With each subsequent generation trained on additional synthetic data, the model produces an increasingly limited set of outputs. In statistical terms, as the number of synthetic generations increases, the tails of the distributions vanish, and the generation density shifts toward the mean.
This pattern means that over time, the generations of models trained predominantly on synthetic data become less varied and are not as widely distributed. This phenomenon occurs across various model types, including Gaussian Mixture Models and LLMs. This research underscores the continued importance of human generated data for training capable LLMs that can produce a diverse array of content.
In a similar study published in 2023 on the use of synthetic data in generative imaging models, researchers found that generative image models trained solely on synthetic data cycles—or with insufficient real human data—experience a significant drop in output quality.
The authors label this phenomenon Model Autophagy Disorder (MAD), in reference to mad cow disease.
Models predominantly trained on synthetic data also suffer from model collapse. Over time, they forget true data distributions, yielding a narrow range of outputs. As synthetic generations increase, variety diminishes.

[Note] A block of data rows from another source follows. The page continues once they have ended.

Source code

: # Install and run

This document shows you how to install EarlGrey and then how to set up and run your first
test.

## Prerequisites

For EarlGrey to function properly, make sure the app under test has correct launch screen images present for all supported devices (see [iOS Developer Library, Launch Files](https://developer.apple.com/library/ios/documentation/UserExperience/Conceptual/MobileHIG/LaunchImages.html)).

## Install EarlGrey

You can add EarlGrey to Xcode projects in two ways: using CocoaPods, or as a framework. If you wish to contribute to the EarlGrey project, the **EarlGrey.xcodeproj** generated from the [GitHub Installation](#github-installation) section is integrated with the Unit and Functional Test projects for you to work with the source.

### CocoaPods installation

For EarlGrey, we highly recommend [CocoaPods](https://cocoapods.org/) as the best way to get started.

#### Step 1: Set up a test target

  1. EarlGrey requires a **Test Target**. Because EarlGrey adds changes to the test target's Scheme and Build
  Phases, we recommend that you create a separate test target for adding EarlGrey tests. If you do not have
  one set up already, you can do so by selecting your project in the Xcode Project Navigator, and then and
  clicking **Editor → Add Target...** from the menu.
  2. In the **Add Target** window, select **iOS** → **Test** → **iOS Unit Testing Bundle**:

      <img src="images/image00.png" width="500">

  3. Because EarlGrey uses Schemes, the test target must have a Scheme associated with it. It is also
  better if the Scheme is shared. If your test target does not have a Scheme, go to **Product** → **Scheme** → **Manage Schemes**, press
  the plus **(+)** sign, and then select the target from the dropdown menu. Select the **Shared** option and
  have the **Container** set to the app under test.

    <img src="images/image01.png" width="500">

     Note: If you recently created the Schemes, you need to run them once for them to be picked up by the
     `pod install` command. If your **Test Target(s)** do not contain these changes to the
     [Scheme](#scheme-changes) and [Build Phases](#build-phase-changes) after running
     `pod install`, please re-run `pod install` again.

The study examines two types of training processes: fully synthetic, where models are trained exclusively on synthetic data, and synthetic augmentation, where models are trained on a mix of synthetic and real data.
In both scenarios, as the number of training generations increases, the quality of the generated images declines. The image above highlights the degraded image generations of models that are augmented with synthetic data; for example, the faces generated in steps 7 and 9 increasingly display strange-looking hash marks.
From a statistical perspective, images generated with both synthetic data and synthetic augmentation loops have higher FID scores (indicating less similarity to real images), lower precision scores (signifying reduced realism or quality), and lower recall scores (suggesting decreased diversity).
While synthetic augmentation loops, which incorporate some real data, show less degradation than fully synthetic loops, both methods exhibit diminishing returns with further training.
The Way Forward
While the data dilemma is real, it need not spell doom for AI. Researchers continue to explore hybrid approaches, combining real and synthetic data. Additionally, refining AI’s ability to generate diverse content remains critical.
So, will AI models truly run out of data? Perhaps not—but the quest for data abundance and quality continues, ensuring AI’s sustained growth and impact on our world.